In another judgement much maligned himself former Chief Justice Mr ABM Khairul Haque held that it is an offence to harbor a criminal meaning that the person is a criminal just because somebody has filed an FIR making allegations against him yet to be proved. In his view the person “should be handed over as a fugitive”. He further held if a fugitive surrenders before the High Court Division he may either be granted bail or be handed over to the police. In short, his Lordship negated the very concept of anticipatory bail.
His Lordship AHM Shamsuddin Choudhury Manik, in another judgement, directed that judges of the High Court Division must go through the FIR meticulously without resorting to arbitrary consideration. The judges must also keep in mind that police investigation is not to be impeded. In other words a private individual’s statement in FIR must have all the importance to justify refusing bail before police investigation finds any substance in the allegation.
In neither of the judgements the importance of personal liberty guaranteed by the Constitution or the universal assumption of law that one is innocent before found guilty by a court of law had no relevance to their Lordships. The police power must have all the sanctity and protection though police are not independent of political pressure.
It is also not in consonance with one’s right to liberty that for the purpose of helping the police investigation a citizen of a free country has to suffer imprisonment. Certainly such thinking on the part of the judges is most unjudge like. They also did not care to remember that once a warrant is issued High Court Division does not consider anticipatory bail so the need of handing him over to police should not be so urgent a necessity. The courts are choked with false and political cases because bail is easily refused and persons can be more easily locked up.
The latest judgement of the Appellate Division of the Supreme Court on anticipatory bail delivered by Justice Hasan Foez Siddique is certainly more humane and liberal.

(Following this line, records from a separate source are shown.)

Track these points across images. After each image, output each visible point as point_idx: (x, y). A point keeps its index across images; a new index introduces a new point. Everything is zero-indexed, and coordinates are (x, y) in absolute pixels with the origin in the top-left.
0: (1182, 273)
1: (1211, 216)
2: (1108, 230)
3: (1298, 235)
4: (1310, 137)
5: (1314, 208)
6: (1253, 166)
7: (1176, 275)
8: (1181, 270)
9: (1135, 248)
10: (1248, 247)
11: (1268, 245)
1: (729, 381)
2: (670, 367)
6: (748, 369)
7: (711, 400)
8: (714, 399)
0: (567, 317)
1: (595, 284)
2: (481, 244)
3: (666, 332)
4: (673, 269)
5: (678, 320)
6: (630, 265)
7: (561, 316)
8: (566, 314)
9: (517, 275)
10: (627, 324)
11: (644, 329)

One of their Lordships guidelines says:
“Whether the accusation has been made only with the object of injuring or humiliating the applicant by arresting him. Because it is be remembered that worst agony, humiliation and disgrace is attached to arrest. Arrest leads to many consequences not only for the accused but for his entire family and at the same time for the entire community.”
In another guideline their Lordships observed: “The anticipatory bail granted by the court should ordinarily be continued not more than 8 (eight) weeks and shall not continue after submission of charge-sheet —.” For the reason that he is not even an accused before charge, there is cogent reason to grant him bail till charge-sheet is filed. There is such indication in the words of the guideline. We must be a free country free for enjoyment of our fundamental rights.

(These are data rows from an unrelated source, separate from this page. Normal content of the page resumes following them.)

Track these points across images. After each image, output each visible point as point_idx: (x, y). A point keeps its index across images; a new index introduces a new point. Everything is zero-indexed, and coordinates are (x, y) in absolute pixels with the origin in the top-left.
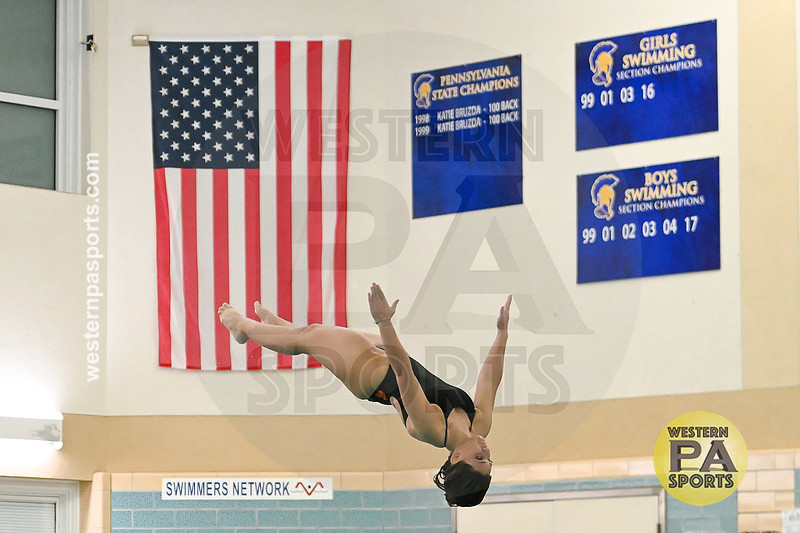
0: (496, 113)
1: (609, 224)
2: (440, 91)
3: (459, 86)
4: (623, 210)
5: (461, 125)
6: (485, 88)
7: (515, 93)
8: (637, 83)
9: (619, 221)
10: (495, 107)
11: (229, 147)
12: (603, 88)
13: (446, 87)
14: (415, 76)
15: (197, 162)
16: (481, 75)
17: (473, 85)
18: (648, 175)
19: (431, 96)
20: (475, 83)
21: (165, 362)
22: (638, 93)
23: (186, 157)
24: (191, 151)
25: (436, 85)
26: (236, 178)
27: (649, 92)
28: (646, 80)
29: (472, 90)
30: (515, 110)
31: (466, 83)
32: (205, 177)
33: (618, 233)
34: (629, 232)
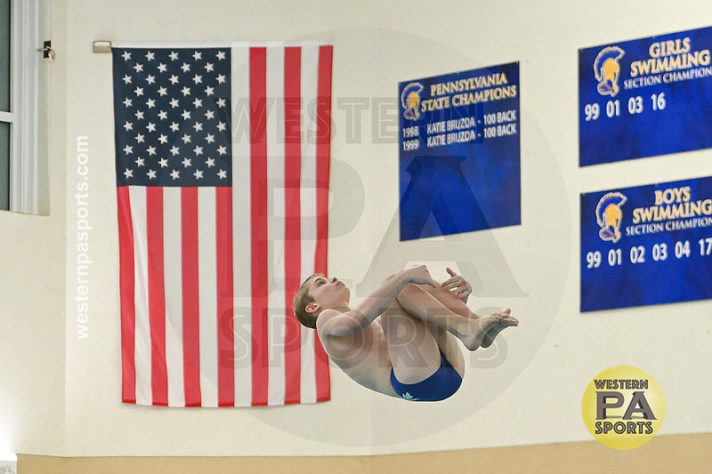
0: (492, 126)
1: (615, 247)
2: (429, 102)
3: (451, 95)
4: (631, 231)
5: (452, 138)
6: (479, 98)
7: (513, 104)
8: (646, 92)
9: (626, 244)
10: (490, 119)
11: (199, 163)
12: (609, 98)
13: (437, 97)
14: (402, 86)
15: (164, 180)
16: (475, 84)
17: (466, 95)
18: (658, 193)
19: (421, 107)
20: (469, 92)
21: (129, 399)
22: (648, 103)
23: (152, 174)
24: (157, 168)
25: (426, 95)
26: (207, 197)
27: (659, 102)
28: (656, 89)
29: (465, 100)
30: (512, 122)
31: (459, 93)
32: (172, 197)
33: (626, 256)
34: (637, 256)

Our mind-set of the pre-fundamental rights days has to be changed to protect the people’s rights. The obligation of the judges to protect the Constitution means nothing if not to protect fundamental rights of the arrested person. An FIR is not above the Constitution that it can be used to deny one’s personal liberty to be free and defend himself unrestrained.

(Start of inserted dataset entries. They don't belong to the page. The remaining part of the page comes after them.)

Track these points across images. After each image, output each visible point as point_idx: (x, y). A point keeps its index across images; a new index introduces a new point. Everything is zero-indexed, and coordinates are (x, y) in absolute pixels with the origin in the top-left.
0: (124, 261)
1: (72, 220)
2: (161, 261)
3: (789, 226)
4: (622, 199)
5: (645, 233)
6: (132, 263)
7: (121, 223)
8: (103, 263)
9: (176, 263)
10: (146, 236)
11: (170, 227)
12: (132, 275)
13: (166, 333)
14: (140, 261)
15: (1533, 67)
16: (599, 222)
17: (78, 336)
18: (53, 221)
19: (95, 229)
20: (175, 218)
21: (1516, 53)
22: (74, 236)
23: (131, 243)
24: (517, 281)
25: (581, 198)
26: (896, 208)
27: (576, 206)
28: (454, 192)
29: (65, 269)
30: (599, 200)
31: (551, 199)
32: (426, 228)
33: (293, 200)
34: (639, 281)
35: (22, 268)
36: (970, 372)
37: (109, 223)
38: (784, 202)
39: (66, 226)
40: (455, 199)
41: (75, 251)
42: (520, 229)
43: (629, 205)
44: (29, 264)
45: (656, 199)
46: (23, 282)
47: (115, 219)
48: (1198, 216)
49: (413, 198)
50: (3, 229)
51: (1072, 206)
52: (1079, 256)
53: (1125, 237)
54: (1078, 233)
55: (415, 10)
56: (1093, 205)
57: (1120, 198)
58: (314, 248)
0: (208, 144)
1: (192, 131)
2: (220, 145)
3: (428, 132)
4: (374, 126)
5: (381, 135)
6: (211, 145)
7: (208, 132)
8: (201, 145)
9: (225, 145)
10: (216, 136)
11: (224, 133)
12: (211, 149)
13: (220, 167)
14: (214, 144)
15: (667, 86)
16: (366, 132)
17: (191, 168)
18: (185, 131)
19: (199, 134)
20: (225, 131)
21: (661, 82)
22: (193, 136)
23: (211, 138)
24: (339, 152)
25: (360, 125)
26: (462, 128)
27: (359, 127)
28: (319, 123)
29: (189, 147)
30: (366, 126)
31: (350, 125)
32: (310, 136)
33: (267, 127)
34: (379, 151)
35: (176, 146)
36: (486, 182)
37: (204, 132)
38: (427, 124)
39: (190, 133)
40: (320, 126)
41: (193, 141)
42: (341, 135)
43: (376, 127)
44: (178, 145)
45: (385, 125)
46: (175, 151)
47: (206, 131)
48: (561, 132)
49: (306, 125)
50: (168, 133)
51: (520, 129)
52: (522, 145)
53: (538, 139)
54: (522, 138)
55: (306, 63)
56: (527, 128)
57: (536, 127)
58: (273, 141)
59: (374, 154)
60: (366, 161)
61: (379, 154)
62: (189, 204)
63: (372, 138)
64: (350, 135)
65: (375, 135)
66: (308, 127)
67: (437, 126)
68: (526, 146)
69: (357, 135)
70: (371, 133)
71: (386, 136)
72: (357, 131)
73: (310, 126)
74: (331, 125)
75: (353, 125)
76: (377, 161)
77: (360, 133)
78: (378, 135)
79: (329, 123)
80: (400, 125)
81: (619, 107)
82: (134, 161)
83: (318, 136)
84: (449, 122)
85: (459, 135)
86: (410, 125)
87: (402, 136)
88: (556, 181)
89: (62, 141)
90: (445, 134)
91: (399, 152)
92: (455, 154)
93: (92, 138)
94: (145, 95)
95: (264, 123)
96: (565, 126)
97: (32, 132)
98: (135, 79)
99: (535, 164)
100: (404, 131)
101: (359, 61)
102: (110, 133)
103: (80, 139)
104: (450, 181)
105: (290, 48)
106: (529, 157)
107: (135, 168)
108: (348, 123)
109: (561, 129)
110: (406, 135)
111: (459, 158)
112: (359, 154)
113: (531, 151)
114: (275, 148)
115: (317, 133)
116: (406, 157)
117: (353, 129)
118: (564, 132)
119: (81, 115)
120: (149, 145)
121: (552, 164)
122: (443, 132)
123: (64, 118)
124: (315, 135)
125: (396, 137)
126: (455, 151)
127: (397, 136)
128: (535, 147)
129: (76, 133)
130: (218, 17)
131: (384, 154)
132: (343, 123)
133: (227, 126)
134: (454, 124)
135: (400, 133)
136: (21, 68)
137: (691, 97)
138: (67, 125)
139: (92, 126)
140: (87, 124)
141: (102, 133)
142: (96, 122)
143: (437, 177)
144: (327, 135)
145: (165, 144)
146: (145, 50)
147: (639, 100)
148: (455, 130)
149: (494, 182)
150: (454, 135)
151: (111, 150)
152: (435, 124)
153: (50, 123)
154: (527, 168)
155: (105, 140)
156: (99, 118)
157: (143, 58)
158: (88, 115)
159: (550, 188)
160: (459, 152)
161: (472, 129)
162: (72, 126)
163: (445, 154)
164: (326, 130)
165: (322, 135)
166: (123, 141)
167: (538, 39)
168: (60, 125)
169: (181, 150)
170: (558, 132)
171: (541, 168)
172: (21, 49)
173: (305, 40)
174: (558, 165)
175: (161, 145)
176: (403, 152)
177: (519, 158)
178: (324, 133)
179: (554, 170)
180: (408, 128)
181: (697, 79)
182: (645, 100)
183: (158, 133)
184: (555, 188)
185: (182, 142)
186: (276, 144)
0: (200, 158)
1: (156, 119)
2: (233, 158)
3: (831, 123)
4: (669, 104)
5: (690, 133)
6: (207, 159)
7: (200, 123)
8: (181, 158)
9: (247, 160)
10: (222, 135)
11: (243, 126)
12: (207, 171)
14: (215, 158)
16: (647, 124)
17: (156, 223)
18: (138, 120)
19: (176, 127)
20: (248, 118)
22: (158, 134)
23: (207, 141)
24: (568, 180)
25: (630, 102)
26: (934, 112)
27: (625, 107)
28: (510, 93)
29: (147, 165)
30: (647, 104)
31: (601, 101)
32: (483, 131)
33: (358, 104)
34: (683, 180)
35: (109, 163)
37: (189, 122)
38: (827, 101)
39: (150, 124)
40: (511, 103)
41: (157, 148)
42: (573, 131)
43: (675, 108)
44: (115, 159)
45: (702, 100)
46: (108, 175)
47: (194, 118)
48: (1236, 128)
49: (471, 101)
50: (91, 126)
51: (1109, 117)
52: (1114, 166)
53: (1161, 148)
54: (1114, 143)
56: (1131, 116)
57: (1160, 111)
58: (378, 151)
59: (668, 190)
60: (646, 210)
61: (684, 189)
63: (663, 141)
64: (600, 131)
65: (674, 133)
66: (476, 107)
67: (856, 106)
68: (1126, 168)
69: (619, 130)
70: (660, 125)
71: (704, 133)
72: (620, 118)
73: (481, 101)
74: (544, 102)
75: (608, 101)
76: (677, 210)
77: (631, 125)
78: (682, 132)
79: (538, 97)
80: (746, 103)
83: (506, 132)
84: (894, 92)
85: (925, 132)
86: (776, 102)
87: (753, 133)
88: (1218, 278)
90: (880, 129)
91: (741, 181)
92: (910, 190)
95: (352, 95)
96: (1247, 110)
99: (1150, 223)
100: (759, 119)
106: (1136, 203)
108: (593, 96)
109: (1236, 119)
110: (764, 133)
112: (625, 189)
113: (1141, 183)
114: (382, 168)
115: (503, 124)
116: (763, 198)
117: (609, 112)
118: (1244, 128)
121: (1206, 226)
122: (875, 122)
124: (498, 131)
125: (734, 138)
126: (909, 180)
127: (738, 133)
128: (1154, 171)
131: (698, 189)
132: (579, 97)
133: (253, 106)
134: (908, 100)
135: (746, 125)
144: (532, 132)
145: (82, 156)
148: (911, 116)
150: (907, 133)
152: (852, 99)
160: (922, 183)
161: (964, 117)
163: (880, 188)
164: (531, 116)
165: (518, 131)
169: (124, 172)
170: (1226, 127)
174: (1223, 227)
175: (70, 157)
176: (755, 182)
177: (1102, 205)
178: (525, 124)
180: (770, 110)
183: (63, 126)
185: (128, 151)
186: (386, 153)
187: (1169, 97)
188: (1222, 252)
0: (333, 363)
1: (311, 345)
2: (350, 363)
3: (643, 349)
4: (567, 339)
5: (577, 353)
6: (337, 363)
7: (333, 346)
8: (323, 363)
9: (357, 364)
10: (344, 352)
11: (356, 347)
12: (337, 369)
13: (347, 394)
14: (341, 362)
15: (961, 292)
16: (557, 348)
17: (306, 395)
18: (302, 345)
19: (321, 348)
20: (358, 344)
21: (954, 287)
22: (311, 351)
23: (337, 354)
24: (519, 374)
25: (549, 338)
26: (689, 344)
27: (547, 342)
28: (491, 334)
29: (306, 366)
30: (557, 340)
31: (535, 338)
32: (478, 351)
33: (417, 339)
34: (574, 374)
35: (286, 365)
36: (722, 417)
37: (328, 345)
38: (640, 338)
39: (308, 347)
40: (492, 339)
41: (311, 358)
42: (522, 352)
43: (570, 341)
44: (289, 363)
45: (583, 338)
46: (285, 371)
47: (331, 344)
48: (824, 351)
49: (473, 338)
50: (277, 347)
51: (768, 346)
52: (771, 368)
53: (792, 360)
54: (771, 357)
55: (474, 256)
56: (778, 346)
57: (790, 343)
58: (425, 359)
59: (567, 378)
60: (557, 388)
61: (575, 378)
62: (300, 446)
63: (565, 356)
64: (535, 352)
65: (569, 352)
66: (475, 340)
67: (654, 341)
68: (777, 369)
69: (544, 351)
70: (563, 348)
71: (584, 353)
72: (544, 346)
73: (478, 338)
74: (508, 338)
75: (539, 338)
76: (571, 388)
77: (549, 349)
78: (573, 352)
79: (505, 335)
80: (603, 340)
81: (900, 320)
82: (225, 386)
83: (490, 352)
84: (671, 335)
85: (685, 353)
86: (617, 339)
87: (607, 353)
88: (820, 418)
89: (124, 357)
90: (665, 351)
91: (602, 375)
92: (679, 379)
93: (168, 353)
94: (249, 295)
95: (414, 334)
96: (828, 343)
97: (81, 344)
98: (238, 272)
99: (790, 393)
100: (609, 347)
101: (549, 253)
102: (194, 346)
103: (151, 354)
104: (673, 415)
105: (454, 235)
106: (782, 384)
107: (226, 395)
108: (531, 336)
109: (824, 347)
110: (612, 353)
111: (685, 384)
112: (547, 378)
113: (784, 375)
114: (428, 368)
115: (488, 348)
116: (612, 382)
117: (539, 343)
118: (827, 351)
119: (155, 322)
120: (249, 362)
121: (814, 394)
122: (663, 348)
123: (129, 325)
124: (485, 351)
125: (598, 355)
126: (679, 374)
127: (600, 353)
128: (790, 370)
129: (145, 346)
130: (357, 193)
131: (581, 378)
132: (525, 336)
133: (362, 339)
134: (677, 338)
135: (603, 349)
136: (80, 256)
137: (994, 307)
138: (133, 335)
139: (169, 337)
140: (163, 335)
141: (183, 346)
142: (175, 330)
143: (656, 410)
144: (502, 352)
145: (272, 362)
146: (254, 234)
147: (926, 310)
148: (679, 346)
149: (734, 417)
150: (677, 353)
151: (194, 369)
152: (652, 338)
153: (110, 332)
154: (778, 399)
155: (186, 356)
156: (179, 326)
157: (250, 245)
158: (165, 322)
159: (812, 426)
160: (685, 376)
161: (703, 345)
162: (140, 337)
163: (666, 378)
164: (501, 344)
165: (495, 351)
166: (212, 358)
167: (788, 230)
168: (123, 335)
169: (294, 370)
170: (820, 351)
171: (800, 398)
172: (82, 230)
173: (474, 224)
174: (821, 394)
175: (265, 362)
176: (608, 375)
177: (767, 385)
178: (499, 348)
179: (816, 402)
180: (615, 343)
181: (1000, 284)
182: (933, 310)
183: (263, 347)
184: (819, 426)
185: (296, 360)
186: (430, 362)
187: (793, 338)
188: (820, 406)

There is scope for taking more liberal views on bail when criminal cases are used for political victimisation and police are politicised.
It is easy for a person to make any grave allegation in FIR if that helps to humiliate another and make him suffer in jail. So it means nothing to seriously scrutinise the FIR.
The consistent view this paper has taken on bail is that the constitutional freedoms cannot be so easily flouted by filing an FIR.
Protecting personal liberty and saving one’s freedom is a constitutional obligation of the courts. This obligation is often forgotten and an FIR named person is presumed a criminal.
We expressed as forcefully as we could that the judiciary must be saved from greedy politics. We cannot ignore the huge number of political motivated cases against political opponents for keeping them inactive politically.
If the FIR victims were released on bail and asking the police to produce evidence for trial, then surely the judiciary will not be burdened with political cases.
Police are used politically for initiating false criminal cases, then the government takes cover of the courts to say the courts are not granting bail, this is rule of law.
The judiciary thus inflicts damage on itself for the politics of others. In our country politics through court cases must be stopped. Only the Supreme Court can do so as protector of the Constitution and fundamental rights.
We must save the judiciary from abusing police power and court cases by treating bail as one’s part of fundamental rights not to be easily denied.
As long as the Constitution exists in some form, both as judges and lawyers, we must try to save the country, insisting one one’s fundamental rights from the brink of lawless chaos descending in bloody violence.